Case Name: Porto Rican Leaf Tobacco Co., Appellant, v. Registrar of Caguas, Respondent
Court: Supreme Court of Puerto Rico
Jurisdiction: Puerto Rico
Decision Date: 1916-06-24
Citations: 24 P.R. 245
Docket Number: No. 266
Parties: Porto Rican Leaf Tobacco Co., Appellant, v. Registrar of Caguas, Respondent.
Judges: Chief Justice Hernández and Justices del Toro, Aldrey and Hutchison concurred.
Reporter: Puerto Rico Reports
Volume: 24
Pages: 245–246

Head Matter:
Porto Rican Leaf Tobacco Co., Appellant, v. Registrar of Caguas, Respondent.
Appeal from a Decision of the Registrar of Property Recording a Mortgage with Curable Defect.
No. 266.
Decided June 24, 1916.
Corporation — Purchase of Real Property — Engaging in Business. — The acquisition and ownership of real property by an unregistered foreign corporation is not equivalent to engaging in business within the meaning of the Act of March 9, 1911.
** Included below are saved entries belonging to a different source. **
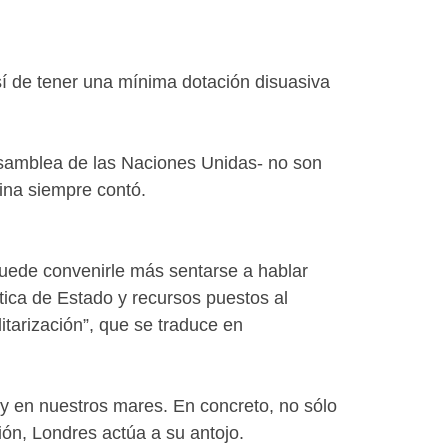
sí de tener una mínima dotación disuasiva
 Asamblea de las Naciones Unidas- no son
tina siempre contó.
puede convenirle más sentarse a hablar
tica de Estado y recursos puestos al
litarización”, que se traduce en
s y en nuestros mares. En concreto, no sólo
gión, Londres actúa a su antojo.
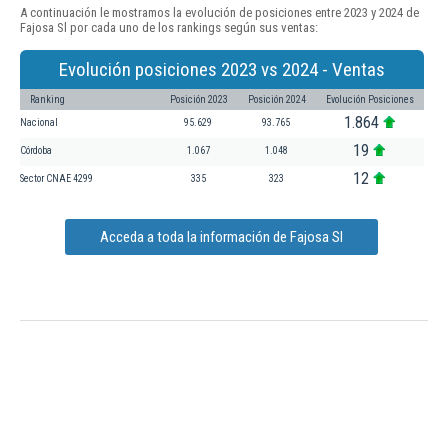
A continuación le mostramos la evolución de posiciones entre 2023 y 2024 de
Fajosa Sl por cada uno de los rankings según sus ventas:
Evolución posiciones 2023 vs 2024 - Ventas
Ranking
Posición 2023
Posición 2024
Evolución Posiciones
1.864
Nacional
95.629
93.765
19
Córdoba
1.067
1.048
12
Sector CNAE 4299
335
323
Acceda a toda la información de Fajosa Sl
The facts are stated in the opinion.
Mr. Andrés Mena for.the appellant.
The registrar appeared pro se.

Opinion:
Mr. Justice Wolf
delivered the opinion of the court.
The only difference in the principle involved in this case and that of the Isabella Grove v. Registrar of San Juan, Section 2, ante, p. 240, is that there the registrar much more properly recorded the deed with a curable defect. This action emphasizes the fact that questions of this kind are not submitted to the registry. In this case the registrar was probably satisfied independently of the title presented that the corporation had complied with the law, but in the former case the registrar had no personal knowledge one way or another. The actual information from the record in either case was the same. The note of the registrar in this case says that it does not appear that the company was a domestic corporation or authorized to do business in Porto Rico. As the deed offered was the acquisition of a piece of property, the registrar should have recorded the same without the necessity of an inquiry into whether or not the corporation had complied with the laws regarding foreign corporations, to which class the appellant belonged as shown by the deed. For these reasons and those more extensively set forth in the case of Isabella Grove v. Registrar of San Juan, supra, the note must be
Reversed.
Chief Justice Hernández and Justices del Toro, Aldrey and Hutchison concurred.